Giuseppe Camporeale: "Ecco perchè l'Efebo cambierà nome"
di: Giuseppe Camporeale - del 2014-08-28
Immensa sorpresa e vivissima curiosità ha suscitato nell’opinione pubblica la notizia dell’identificazione con Dioniso Íakchos della celebre statuetta bronzea dell’Efebo di Selinunte, conservata nel Museo Civico di Castelvetrano.
Non si tratta, infatti, di una semplice ipotesi interpretativa, che si aggiunge ad altre formulate in passato, essendo finora rimasta indubitata la denominazione della statua, invalsa dopo la pubblicazione, nel lontano 1929, della monografia “L’Efebo di Selinunte” di Pirro Marconi.
Si tratta, invece, della tesi documentata e rigorosa dell’iconografo e storico dell’arte castelvetranese Giuseppe Camporeale, autore di numerose altre importanti attribuzioni e scoperte archeologiche, tra cui l’identificazione come Auriga, di provenienza selinuntina, della statua marmorea di Mozia (dapprima erroneamente interpretata come atleta, magistrato punico, Eracle privo della leontè), l’identificazione come Satiro orgiasta della statua bronzea di Mazara del Vallo (scambiata per Eolo dopo il ripescaggio nel Canale di Sicilia), la scoperta del culto egemone di Dioniso a Selinunte, finora del tutto ignoto, la reinterpretazione della grande iscrizione del Tempio G, che ha peraltro permesso di attribuire a Dioniso il colossale edificio, in passato alternativamente attribuito a Zeus o ad Apollo.

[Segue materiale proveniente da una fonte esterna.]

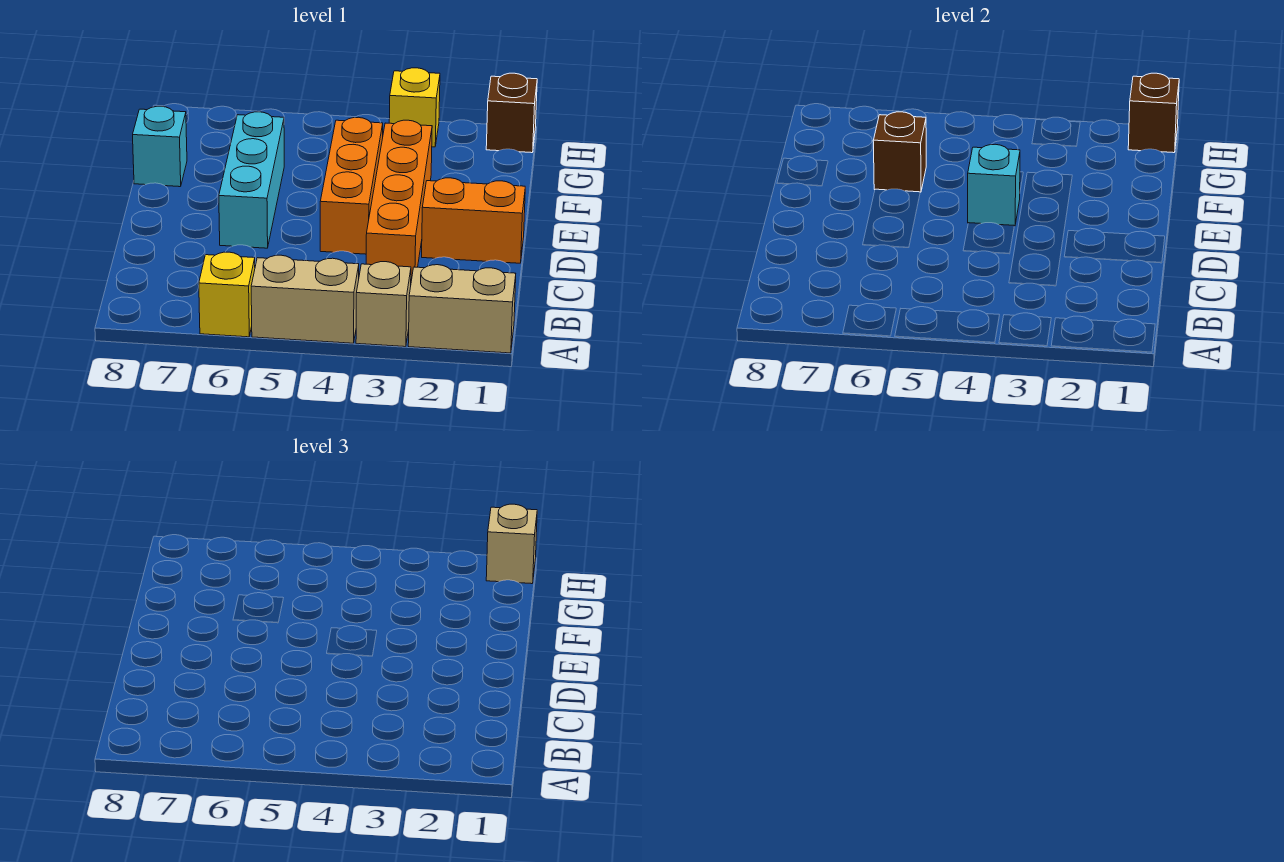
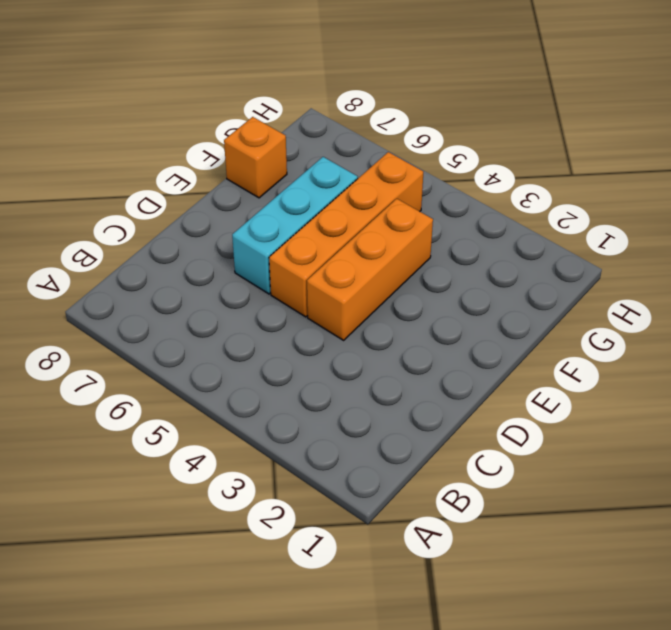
orange 1x4 brick [269,152,423,317] -> orange 1x4 brick moved to [366,120,432,281]
orange 1x1 brick [224,117,287,198] -> cyan 1x1 brick [133,106,187,187]
none -> tan 1x2 brick [408,265,516,353]
none -> tan 1x1 brick [356,262,411,347]
none -> tan 1x2 brick [251,255,359,343]

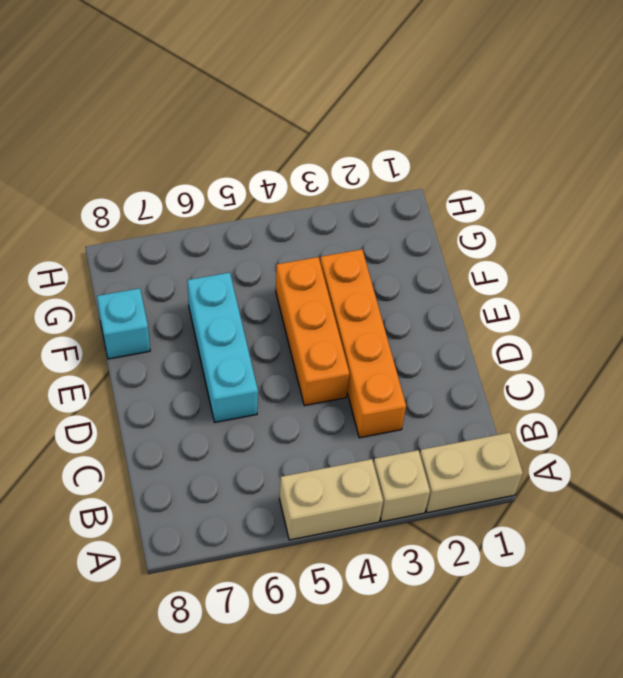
none -> yellow 1x1 brick [199,252,255,337]
none -> orange 1x2 brick [422,178,525,263]
none -> brown 1x1 brick [486,73,537,153]

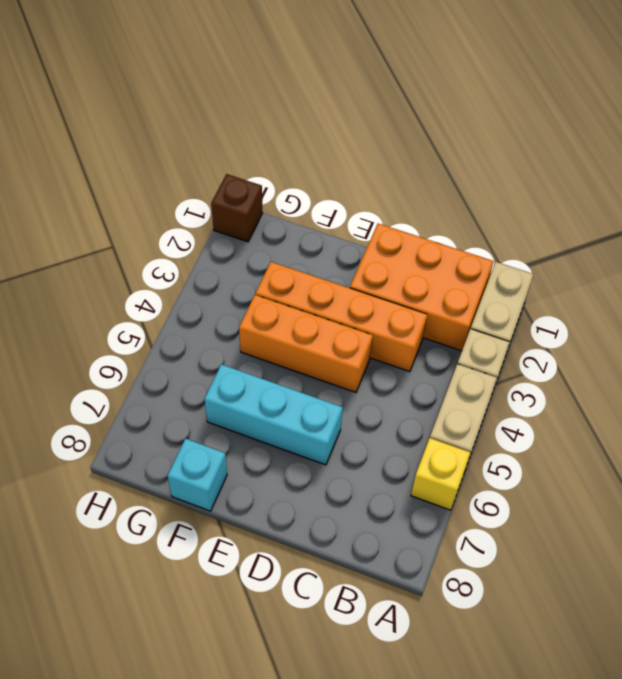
orange 2x3 brick [350,224,493,351] -> orange 1x2 brick [422,178,525,263]
none -> yellow 1x1 brick [389,68,440,147]
none -> cyan 1x1 brick [968,144,1020,226]
none -> brown 1x1 brick [873,112,926,192]

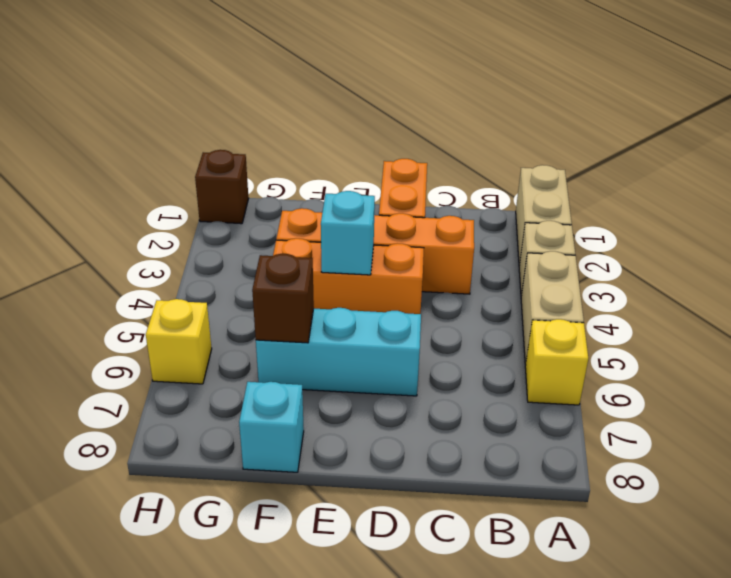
yellow 1x1 brick [146,299,212,384] -> yellow 1x1 brick moved to [389,68,440,147]
none -> brown 1x1 brick [1128,73,1179,153]
none -> tan 1x1 brick [486,504,537,584]

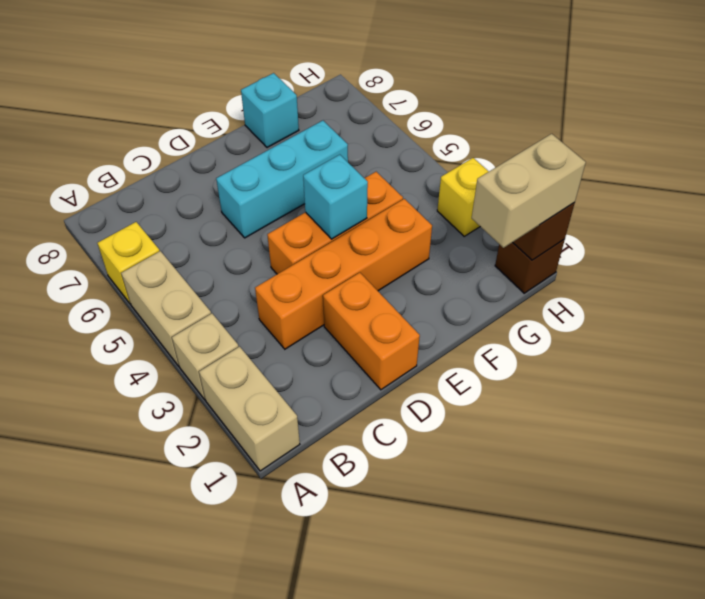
tan 1x2 brick [472,134,586,248] -> tan 1x1 brick [486,504,537,584]
none -> brown 1x1 brick [873,112,926,192]

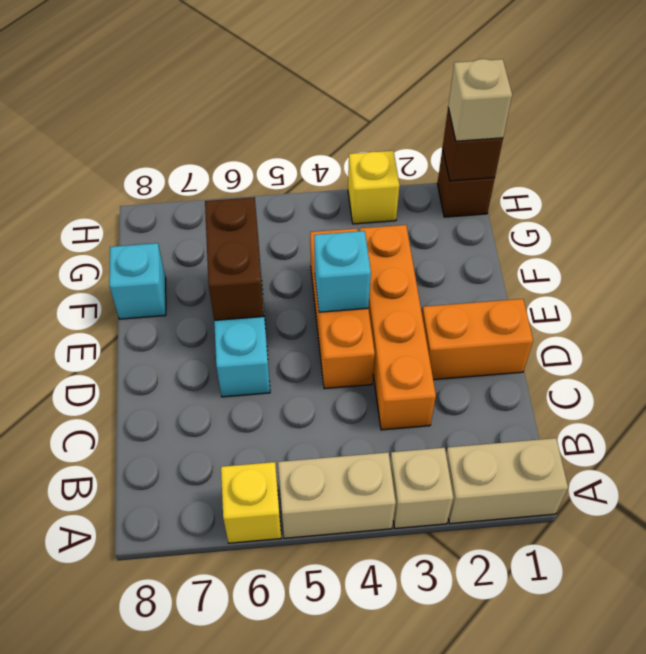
brown 1x2 brick [205,197,264,320] -> brown 1x1 brick [873,112,926,192]

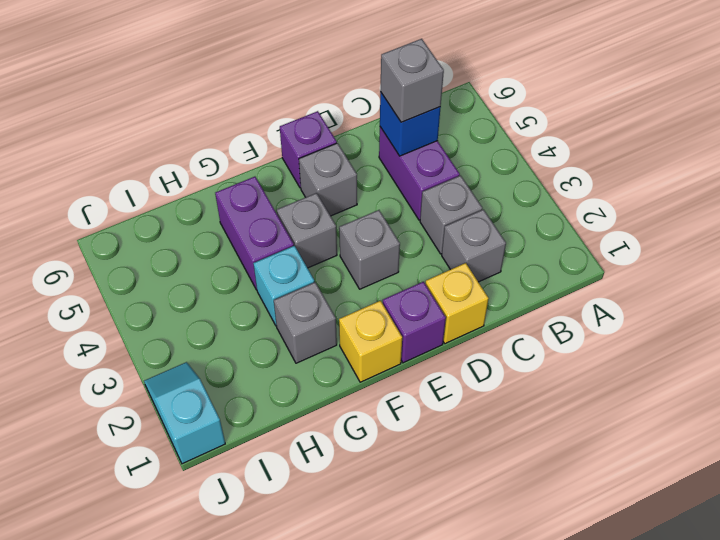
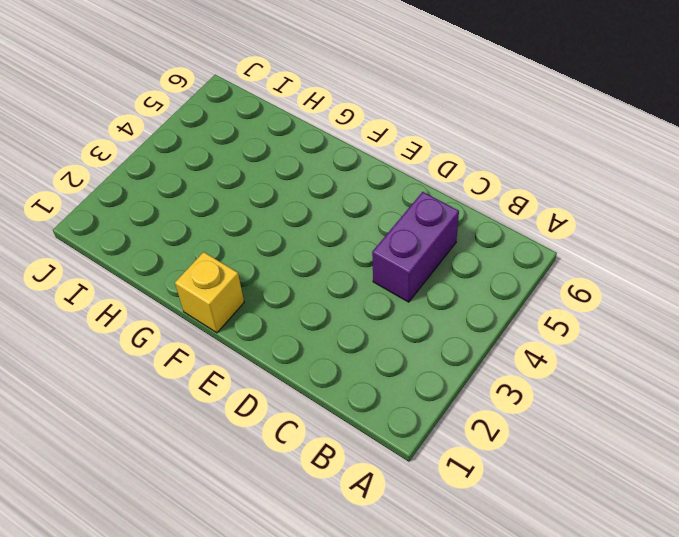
none -> grey 1x1 brick [442,210,506,282]
none -> grey 1x1 brick [420,175,482,254]
none -> yellow 1x1 brick [425,263,489,344]

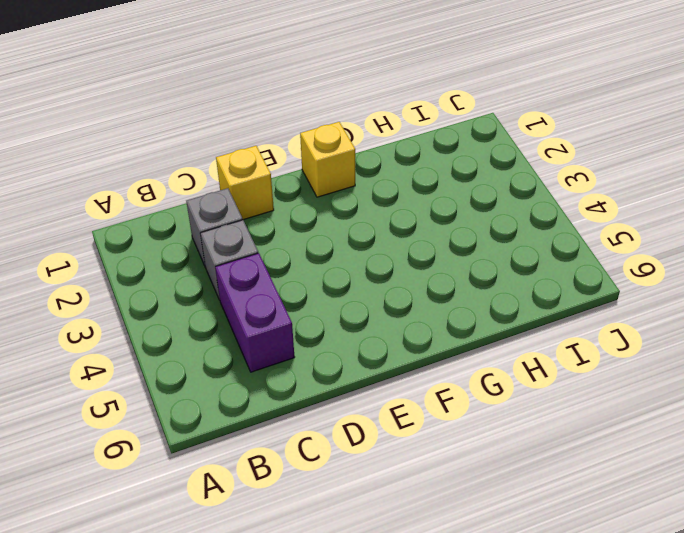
none -> purple 1x1 brick [383,282,446,363]
none -> grey 1x1 brick [339,210,400,289]
none -> grey 1x1 brick [299,143,357,216]

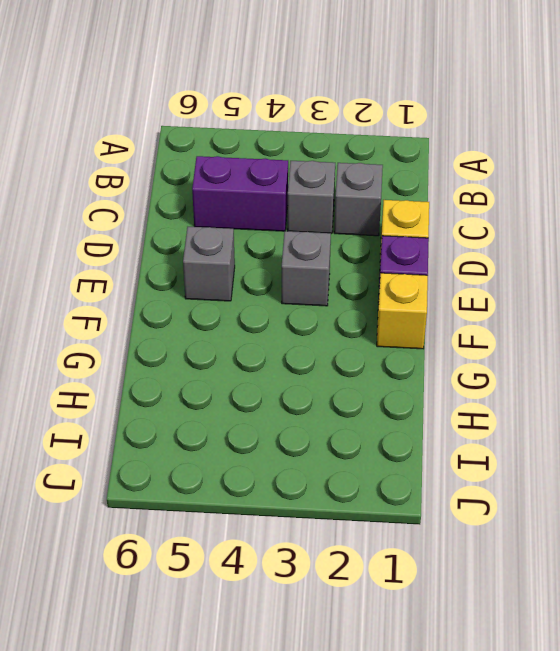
none -> purple 1x1 brick [280,111,337,188]
none -> grey 1x1 brick [277,193,337,268]
none -> grey 1x1 brick [274,282,337,363]

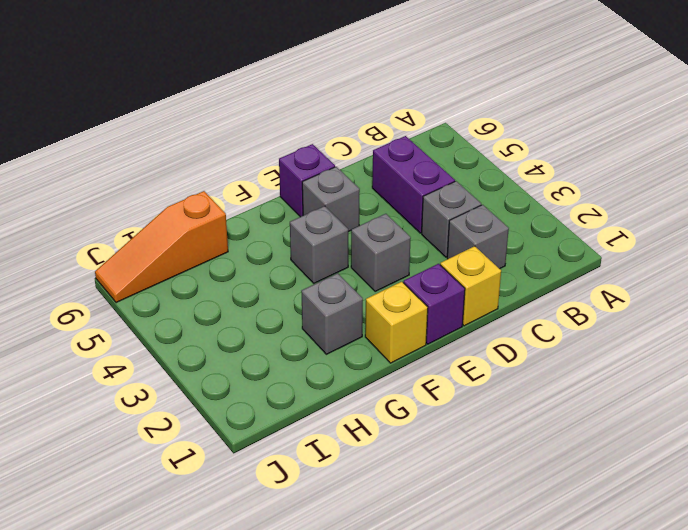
orange 1x3 slope [95,191,228,303] -> none
none -> cyan 1x1 brick [253,246,314,326]
none -> purple 1x2 brick [215,177,294,290]
none -> cyan 1x2 slope [144,362,225,464]

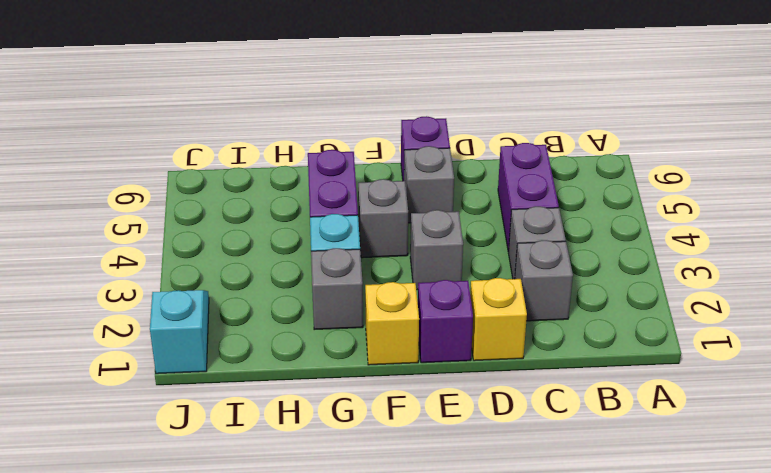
none -> blue 1x1 brick [380,92,441,156]
none -> grey 1x1 brick [380,39,444,122]

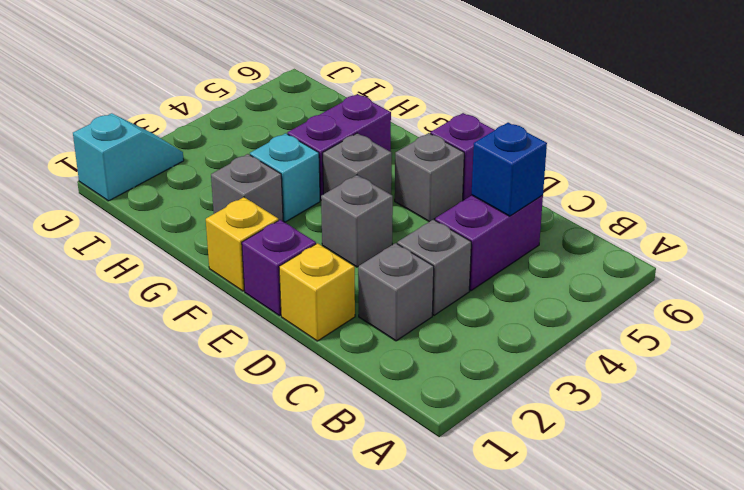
none -> grey 1x1 brick [380,39,444,122]

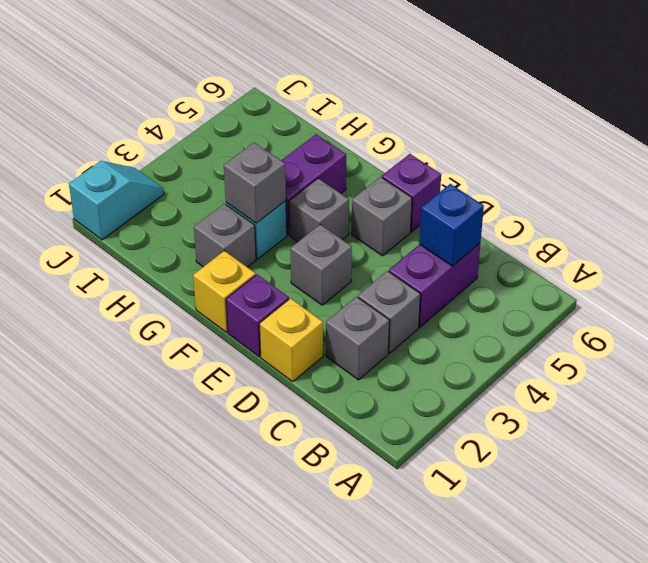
grey 1x1 brick [224,143,286,223] -> grey 1x1 brick moved to [380,39,444,122]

I principali elementi che hanno consentito a Giuseppe Camporeale l’identificazione dell’Efebo di Selinunte con il divino fanciullo Íakchos, la forma giovanile con cui Dioniso veniva adorato nei Misteri iniziatici, sono costituiti dai caratteri fisionomici che l’arte greca attribuiva convenzionalmente alla sua rappresentazione (membra asciutte, collo slanciato, volto imberbe e affilato, fronte bassa, sguardo acuto e penetrante), dagli attributi della nudità e, in special modo della giovinezza e dei capelli intonsi (che, come attestato dalle fonti antiche, l’arte assegnava unicamente alle rappresentazioni di Dioniso e di Apollo) e, soprattutto, dall’attributo esclusivo del ramoscello bacchico, recato da Dioniso come dio della vita, che la statua bronzea impugnava originariamente nella mano sinistra, così come attestato dalla raffigurazione del suo archetipo nelle monete selinuntine.
Il progetto presentato dalla Città di Castelvetrano-Selinunte per l’EXPO 2015, e già approvato dal Commissario straordinario, prevede il primo ritorno dell’Efebo, nella sua vera identità di Dioniso Íakchos, a Selinunte, dove potrà essere ammirato dai visitatori per l’intera durata dell’evento.